I was passed to him. He gripped my handle and placed a gloved finger on my metal trigger. He held me like a weapon, and down at the end of my barrel was my flat stainless-steel blade, with its sharp teeth pointing forward in overlapping rows. He pulled my trigger and my motor whirred and my blade-end blurred.
This was when I became useful.
He said he was happy to make the cut. He asked one of them to hold the limb. His masked face looked down over me and his head torch lit my matte surface. I was in the valley between two banks of flesh, pointing straight down at the exposed shaft of the femur.
He pulled my trigger again and I made my blade vibrate so that its teeth distorted together as one. He pulled harder until my blade was cycling sixteen thousand times a minute. My high-pitched buzz was new in the room and the men and women shifted uncomfortably.
He held me an inch above and then lowered me so my ninety-millimetre-wide blade touched the bone. The pitch changed as I started to cut down. My blade heated quickly and they squirted saline solution onto me and into the cutting face. It evaporated in steam that swirled around the bone and prevented me from overheating.
He let my weight descend. My blade-end cut through the bone, flashing splinters and dust from the thin trench I gouged out. The juddering of bone passed through the pelvis and into the body so that its skull trembled. The sound of my blade changed tone again as I cut deeper and into the marrow. A small pile of dust and shards grew on the table below me.
He concentrated, his hand steady around me as I cut smoothly down. And then I was nearly through and the trench started to pull open under the weight of the limb. He told them to support it firmly until he was through.

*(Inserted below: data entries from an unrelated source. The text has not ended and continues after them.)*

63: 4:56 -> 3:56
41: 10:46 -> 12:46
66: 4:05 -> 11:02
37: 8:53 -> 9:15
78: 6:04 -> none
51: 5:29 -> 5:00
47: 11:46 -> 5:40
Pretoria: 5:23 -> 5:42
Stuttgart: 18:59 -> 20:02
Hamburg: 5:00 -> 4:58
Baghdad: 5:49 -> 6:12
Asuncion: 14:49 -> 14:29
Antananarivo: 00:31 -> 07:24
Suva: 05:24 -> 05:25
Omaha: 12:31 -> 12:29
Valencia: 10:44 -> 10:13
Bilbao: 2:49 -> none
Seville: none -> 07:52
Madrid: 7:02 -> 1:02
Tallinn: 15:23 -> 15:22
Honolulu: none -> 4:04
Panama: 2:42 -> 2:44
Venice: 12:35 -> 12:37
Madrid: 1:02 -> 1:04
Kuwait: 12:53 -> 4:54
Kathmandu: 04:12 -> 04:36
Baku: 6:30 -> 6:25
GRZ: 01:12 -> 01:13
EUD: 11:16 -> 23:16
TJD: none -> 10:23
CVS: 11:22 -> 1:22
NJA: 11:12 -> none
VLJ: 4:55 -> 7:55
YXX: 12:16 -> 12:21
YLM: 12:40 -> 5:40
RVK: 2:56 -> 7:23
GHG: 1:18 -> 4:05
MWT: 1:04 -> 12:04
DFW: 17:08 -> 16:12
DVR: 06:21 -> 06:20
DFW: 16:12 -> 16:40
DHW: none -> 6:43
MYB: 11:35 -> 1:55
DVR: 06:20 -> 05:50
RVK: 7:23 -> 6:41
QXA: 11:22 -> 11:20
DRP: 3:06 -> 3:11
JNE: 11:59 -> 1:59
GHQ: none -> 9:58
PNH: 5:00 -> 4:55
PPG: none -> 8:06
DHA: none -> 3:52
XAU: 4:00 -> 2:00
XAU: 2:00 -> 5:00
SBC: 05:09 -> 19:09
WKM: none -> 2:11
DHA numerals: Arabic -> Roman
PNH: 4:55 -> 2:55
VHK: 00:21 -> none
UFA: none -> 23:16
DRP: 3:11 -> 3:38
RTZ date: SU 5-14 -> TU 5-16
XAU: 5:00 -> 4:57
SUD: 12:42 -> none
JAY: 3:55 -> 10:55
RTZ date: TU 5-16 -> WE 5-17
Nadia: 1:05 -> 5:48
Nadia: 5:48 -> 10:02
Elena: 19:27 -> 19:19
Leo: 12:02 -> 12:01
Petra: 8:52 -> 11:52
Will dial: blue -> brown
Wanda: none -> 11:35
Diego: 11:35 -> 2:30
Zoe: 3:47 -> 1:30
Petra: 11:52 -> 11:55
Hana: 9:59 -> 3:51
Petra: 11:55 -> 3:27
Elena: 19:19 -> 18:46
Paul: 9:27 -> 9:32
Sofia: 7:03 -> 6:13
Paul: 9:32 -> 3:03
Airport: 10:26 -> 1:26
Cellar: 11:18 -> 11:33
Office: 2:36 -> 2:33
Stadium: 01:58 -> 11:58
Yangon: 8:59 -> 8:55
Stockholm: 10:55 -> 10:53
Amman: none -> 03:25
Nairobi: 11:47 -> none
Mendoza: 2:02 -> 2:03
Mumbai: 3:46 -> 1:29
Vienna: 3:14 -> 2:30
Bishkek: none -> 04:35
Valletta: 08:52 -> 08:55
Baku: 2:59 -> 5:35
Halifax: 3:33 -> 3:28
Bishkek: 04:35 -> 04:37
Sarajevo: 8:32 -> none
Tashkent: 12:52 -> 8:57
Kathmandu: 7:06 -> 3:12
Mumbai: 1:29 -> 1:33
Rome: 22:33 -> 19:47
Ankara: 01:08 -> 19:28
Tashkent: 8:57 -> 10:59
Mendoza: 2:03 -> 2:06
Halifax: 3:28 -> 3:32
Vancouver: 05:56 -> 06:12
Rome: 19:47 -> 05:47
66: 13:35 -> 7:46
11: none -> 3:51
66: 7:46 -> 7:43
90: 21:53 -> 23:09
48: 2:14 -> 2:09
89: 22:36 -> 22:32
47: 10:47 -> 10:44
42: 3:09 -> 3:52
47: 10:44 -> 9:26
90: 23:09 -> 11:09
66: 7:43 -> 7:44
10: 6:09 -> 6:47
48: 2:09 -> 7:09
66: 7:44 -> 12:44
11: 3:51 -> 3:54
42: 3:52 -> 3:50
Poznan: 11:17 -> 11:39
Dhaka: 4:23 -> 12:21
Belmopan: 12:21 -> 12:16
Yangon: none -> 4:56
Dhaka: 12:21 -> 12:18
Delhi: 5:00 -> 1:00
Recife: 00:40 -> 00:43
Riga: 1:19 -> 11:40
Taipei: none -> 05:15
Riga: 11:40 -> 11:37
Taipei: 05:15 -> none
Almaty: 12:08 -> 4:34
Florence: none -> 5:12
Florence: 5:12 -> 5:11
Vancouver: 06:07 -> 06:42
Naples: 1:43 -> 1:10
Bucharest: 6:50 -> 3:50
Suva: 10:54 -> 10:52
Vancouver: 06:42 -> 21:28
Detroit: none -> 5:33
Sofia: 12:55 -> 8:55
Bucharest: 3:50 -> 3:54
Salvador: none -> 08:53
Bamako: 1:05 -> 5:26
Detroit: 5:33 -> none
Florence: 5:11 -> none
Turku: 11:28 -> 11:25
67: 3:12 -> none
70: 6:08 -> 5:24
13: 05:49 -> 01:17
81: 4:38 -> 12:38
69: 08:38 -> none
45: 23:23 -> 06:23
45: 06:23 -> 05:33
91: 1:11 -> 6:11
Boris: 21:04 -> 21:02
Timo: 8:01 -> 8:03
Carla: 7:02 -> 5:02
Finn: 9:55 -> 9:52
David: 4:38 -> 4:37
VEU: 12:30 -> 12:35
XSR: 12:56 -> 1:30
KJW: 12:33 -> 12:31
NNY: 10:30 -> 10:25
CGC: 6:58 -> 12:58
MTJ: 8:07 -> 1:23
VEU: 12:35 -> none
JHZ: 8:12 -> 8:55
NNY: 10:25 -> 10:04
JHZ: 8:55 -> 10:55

Suddenly I jerked down and was oscillating free in the air. The bone pulled apart and the leg and its foot moved away, the gap widening until it was no longer below the body but being placed on another trolley that was quickly wheeled away. The body had no feet.
He released his finger and my motor stopped. It was quiet in the room and the beep of a machine returned. I was placed back down.
‘Make sure we take samples from that,’ he said, nodding at the leg being pushed through the door.
I had changed the body’s proportions for ever. It no longer filled the space it should. The bone stuck out of the muscle and tissue, the end flat with deep red marrow and surrounded by the sharp white where I had mutilated it.
He told them that he was pleased so far but wanted to get everything closed up before anyone took a break. He asked for the rasp to remove the sharp edges I had left. And then the woman near the body’s head told him something wasn’t going according to plan.
‘Al, I think he’s crashing.’
‘What? Why now, Sarah?’
‘I’m not sure.’
‘Is he going into arrest?’
‘Just keep going, but you need to be quick.’
‘Mike, irrigate now,’ he said. ‘Get as much bone dust and fragments out as you can. And let’s check ligation quickly, release the tourniquet.’
One of them poured water over the wound and brushed the pearly mass with a hand. Someone released the tourniquet and the vessels showed red and pulsed. ‘Looks good.’
‘No, that one’s split.’ Blood seeped and then burst out in a sudden rivulet. ‘Quick, tourniquet back on.’ He worked rapidly and re-clamped the vessel, holding his breath as his hand shook.
‘Well done, Al. Shall we rasp the sharp edges?’
‘No time, Nadia. I’m going to perform the myodesis now. Drill.’
The drill next to me on the trolley was given to him. He placed it against the femur and drilled holes through the end of the bone.
‘Sutures,’ he said. They were handed to him, and he threaded them through the holes and into the centre of the bone. He passed the curved needle back through the holes so six lengths of thin white cord lay out across the table.
‘Nadia, get the medial hamstring ready. I’m going to do it straight away.’ She used forceps to stretch a white band out of the tissue. The needle was squashed through the tendon and the white thread followed until the band was pulled tight across the end of the bone.
‘Secure?’ he said.
‘Looks good,’ she said.
‘Sarah, how’s he doing?’
‘The quicker the better, Al. His cardiovascular system is stressed.’